The problem: Write out all the entries word for word, but skip any images.

Dataset entries
----------------------------------------
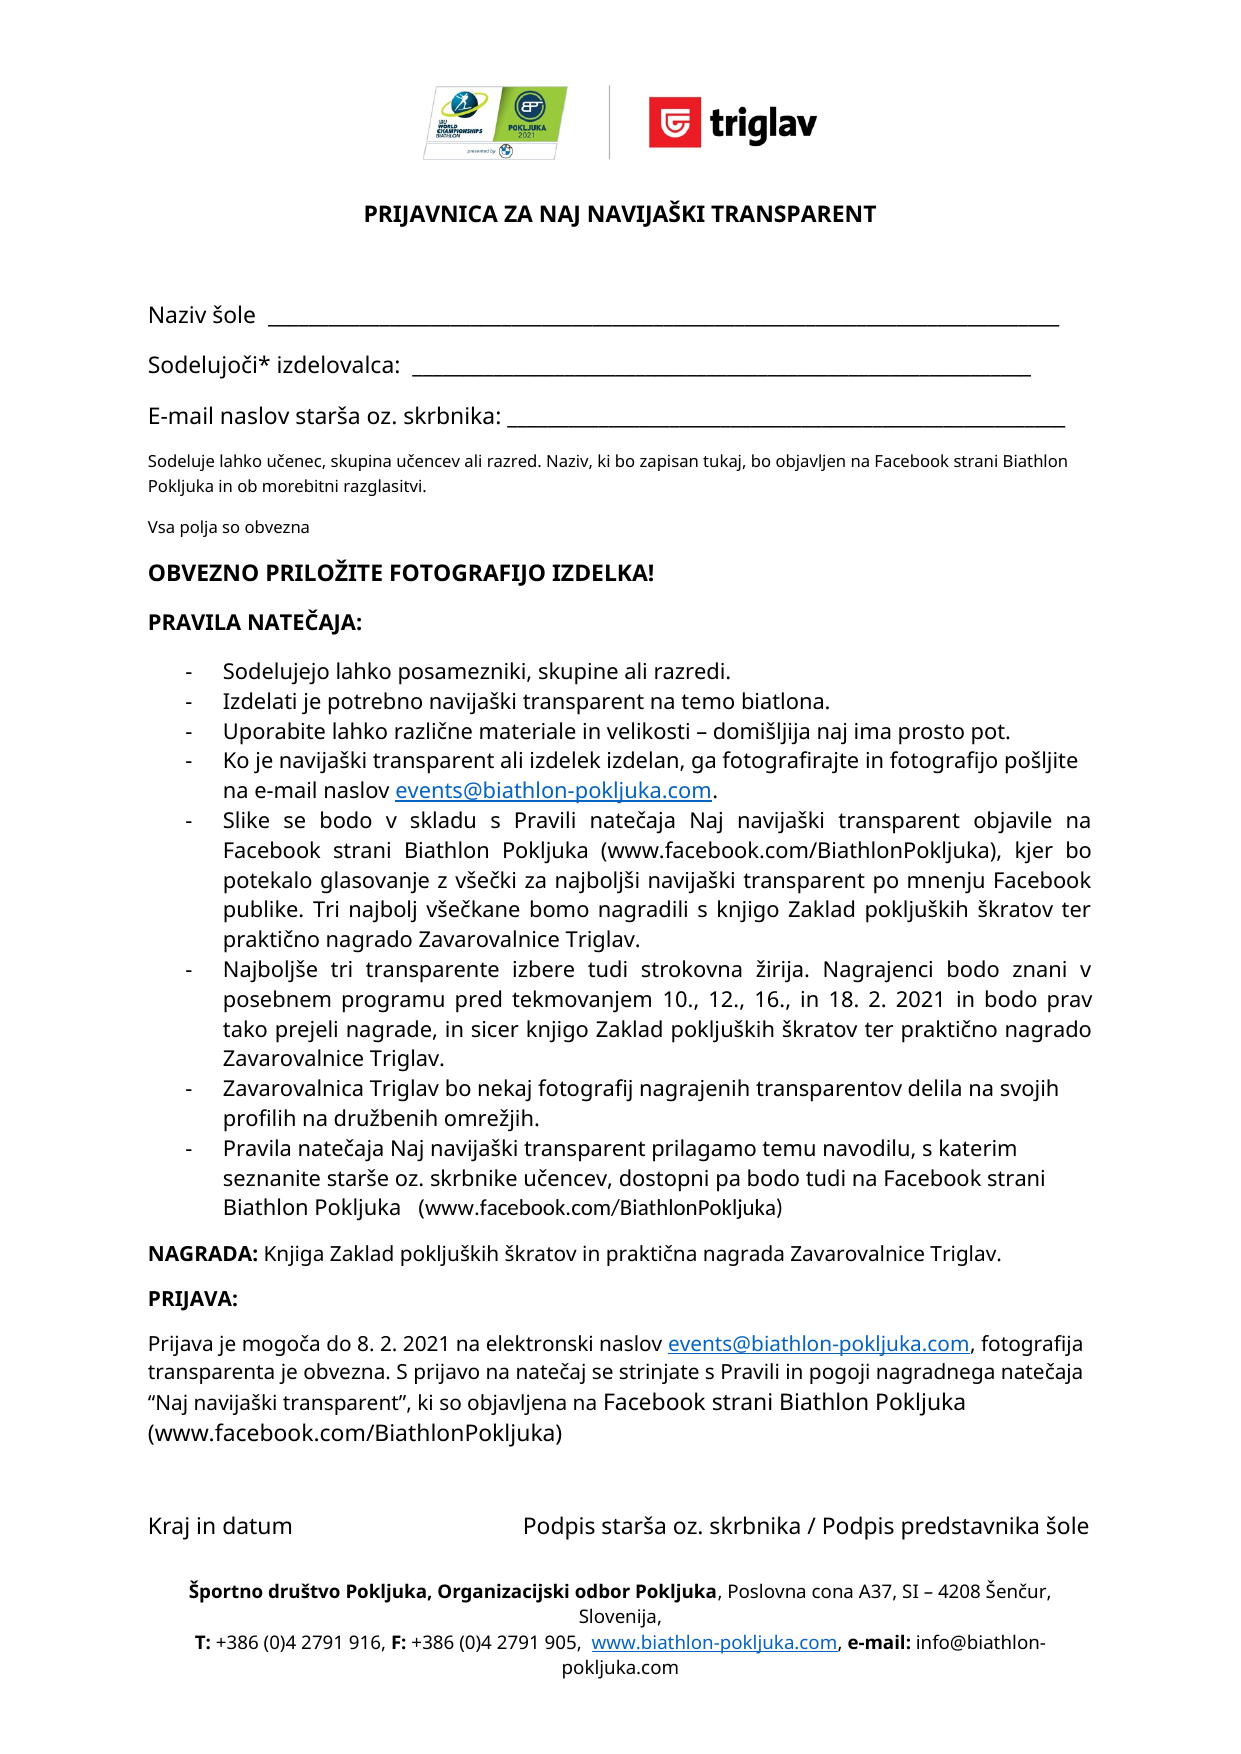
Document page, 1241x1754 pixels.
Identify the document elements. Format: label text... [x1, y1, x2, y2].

picture [146, 37, 1092, 168]
text E-mail naslov starša oz. skrbnika: _______________________________________________________ [148, 400, 1093, 431]
list Slike se bodo v skladu s Pravili natečaja Naj navijaški transparent objavile na Facebook strani Biathlon Pokljuka (www.facebook.com/BiathlonPokljuka), kjer bo potekalo glasovanje z všečki za najboljši navijaški transparent po mnenju Facebook publike. Tri najbolj všečkane bomo nagradili s knjigo Zaklad pokljuških škratov ter praktično nagrado Zavarovalnice Triglav. [185, 805, 1093, 954]
list Najboljše tri transparente izbere tudi strokovna žirija. Nagrajenci bodo znani v posebnem programu pred tekmovanjem 10., 12., 16., in 18. 2. 2021 in bodo prav tako prejeli nagrade, in sicer knjigo Zaklad pokljuških škratov ter praktično nagrado Zavarovalnice Triglav. [185, 954, 1093, 1073]
text OBVEZNO PRILOŽITE FOTOGRAFIJO IZDELKA! [148, 557, 1093, 588]
text PRIJAVNICA ZA NAJ NAVIJAŠKI TRANSPARENT [148, 198, 1093, 229]
text PRAVILA NATEČAJA: [148, 607, 1093, 637]
text Naziv šole ______________________________________________________________________________ [148, 299, 1093, 330]
text Kraj in datum Podpis starša oz. skrbnika / Podpis predstavnika šole [148, 1510, 1093, 1541]
text NAGRADA: Knjiga Zaklad pokljuških škratov in praktična nagrada Zavarovalnice Triglav. [148, 1239, 1093, 1267]
text Sodeluje lahko učenec, skupina učencev ali razred. Naziv, ki bo zapisan tukaj, bo objavljen na Facebook strani Biathlon Pokljuka in ob morebitni razglasitvi. [148, 450, 1093, 497]
list Zavarovalnica Triglav bo nekaj fotografij nagrajenih transparentov delila na svojih profilih na družbenih omrežjih. [185, 1073, 1093, 1133]
text PRIJAVA: [148, 1284, 1093, 1312]
list Sodelujejo lahko posamezniki, skupine ali razredi. [185, 656, 1093, 686]
text Sodelujoči* izdelovalca: _____________________________________________________________ [148, 349, 1093, 381]
text Prijava je mogoča do 8. 2. 2021 na elektronski naslov events@biathlon-pokljuka.com, fotografija transparenta je obvezna. S prijavo na natečaj se strinjate s Pravili in pogoji nagradnega natečaja “Naj navijaški transparent”, ki so objavljena na Facebook strani Biathlon Pokljuka (www.facebook.com/BiathlonPokljuka) [148, 1329, 1093, 1448]
list Uporabite lahko različne materiale in velikosti – domišljija naj ima prosto pot. [185, 716, 1093, 745]
text Vsa polja so obvezna [148, 516, 1093, 538]
list Pravila natečaja Naj navijaški transparent prilagamo temu navodilu, s katerim seznanite starše oz. skrbnike učencev, dostopni pa bodo tudi na Facebook strani Biathlon Pokljuka (www.facebook.com/BiathlonPokljuka) [185, 1133, 1093, 1222]
list Ko je navijaški transparent ali izdelek izdelan, ga fotografirajte in fotografijo pošljite na e-mail naslov events@biathlon-pokljuka.com. [185, 745, 1093, 805]
list Izdelati je potrebno navijaški transparent na temo biatlona. [185, 686, 1093, 716]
----------------------------------------
Solution to this exercise:
Document page, 1241x1754 pixels.
Identify the document elements. Format: label text... [x1, y1, x2, y2].

picture [146, 37, 1092, 168]
text E-mail naslov starša oz. skrbnika: _______________________________________________________ [148, 400, 1093, 431]
list Slike se bodo v skladu s Pravili natečaja Naj navijaški transparent objavile na Facebook strani Biathlon Pokljuka (www.facebook.com/BiathlonPokljuka), kjer bo potekalo glasovanje z všečki za najboljši navijaški transparent po mnenju Facebook publike. Tri najbolj všečkane bomo nagradili s knjigo Zaklad pokljuških škratov ter praktično nagrado Zavarovalnice Triglav. [185, 805, 1093, 954]
list Najboljše tri transparente izbere tudi strokovna žirija. Nagrajenci bodo znani v posebnem programu pred tekmovanjem 10., 12., 16., in 18. 2. 2021 in bodo prav tako prejeli nagrade, in sicer knjigo Zaklad pokljuških škratov ter praktično nagrado Zavarovalnice Triglav. [185, 954, 1093, 1073]
text OBVEZNO PRILOŽITE FOTOGRAFIJO IZDELKA! [148, 557, 1093, 588]
text PRIJAVNICA ZA NAJ NAVIJAŠKI TRANSPARENT [148, 198, 1093, 229]
text PRAVILA NATEČAJA: [148, 607, 1093, 637]
text Naziv šole ______________________________________________________________________________ [148, 299, 1093, 330]
text Kraj in datum Podpis starša oz. skrbnika / Podpis predstavnika šole [148, 1510, 1093, 1541]
text NAGRADA: Knjiga Zaklad pokljuških škratov in praktična nagrada Zavarovalnice Triglav. [148, 1239, 1093, 1267]
text Sodeluje lahko učenec, skupina učencev ali razred. Naziv, ki bo zapisan tukaj, bo objavljen na Facebook strani Biathlon Pokljuka in ob morebitni razglasitvi. [148, 450, 1093, 497]
list Zavarovalnica Triglav bo nekaj fotografij nagrajenih transparentov delila na svojih profilih na družbenih omrežjih. [185, 1073, 1093, 1133]
text PRIJAVA: [148, 1284, 1093, 1312]
list Sodelujejo lahko posamezniki, skupine ali razredi. [185, 656, 1093, 686]
text Sodelujoči* izdelovalca: _____________________________________________________________ [148, 349, 1093, 381]
text Prijava je mogoča do 8. 2. 2021 na elektronski naslov events@biathlon-pokljuka.com, fotografija transparenta je obvezna. S prijavo na natečaj se strinjate s Pravili in pogoji nagradnega natečaja “Naj navijaški transparent”, ki so objavljena na Facebook strani Biathlon Pokljuka (www.facebook.com/BiathlonPokljuka) [148, 1329, 1093, 1448]
list Uporabite lahko različne materiale in velikosti – domišljija naj ima prosto pot. [185, 716, 1093, 745]
text Vsa polja so obvezna [148, 516, 1093, 538]
list Pravila natečaja Naj navijaški transparent prilagamo temu navodilu, s katerim seznanite starše oz. skrbnike učencev, dostopni pa bodo tudi na Facebook strani Biathlon Pokljuka (www.facebook.com/BiathlonPokljuka) [185, 1133, 1093, 1222]
list Ko je navijaški transparent ali izdelek izdelan, ga fotografirajte in fotografijo pošljite na e-mail naslov events@biathlon-pokljuka.com. [185, 745, 1093, 805]
list Izdelati je potrebno navijaški transparent na temo biatlona. [185, 686, 1093, 716]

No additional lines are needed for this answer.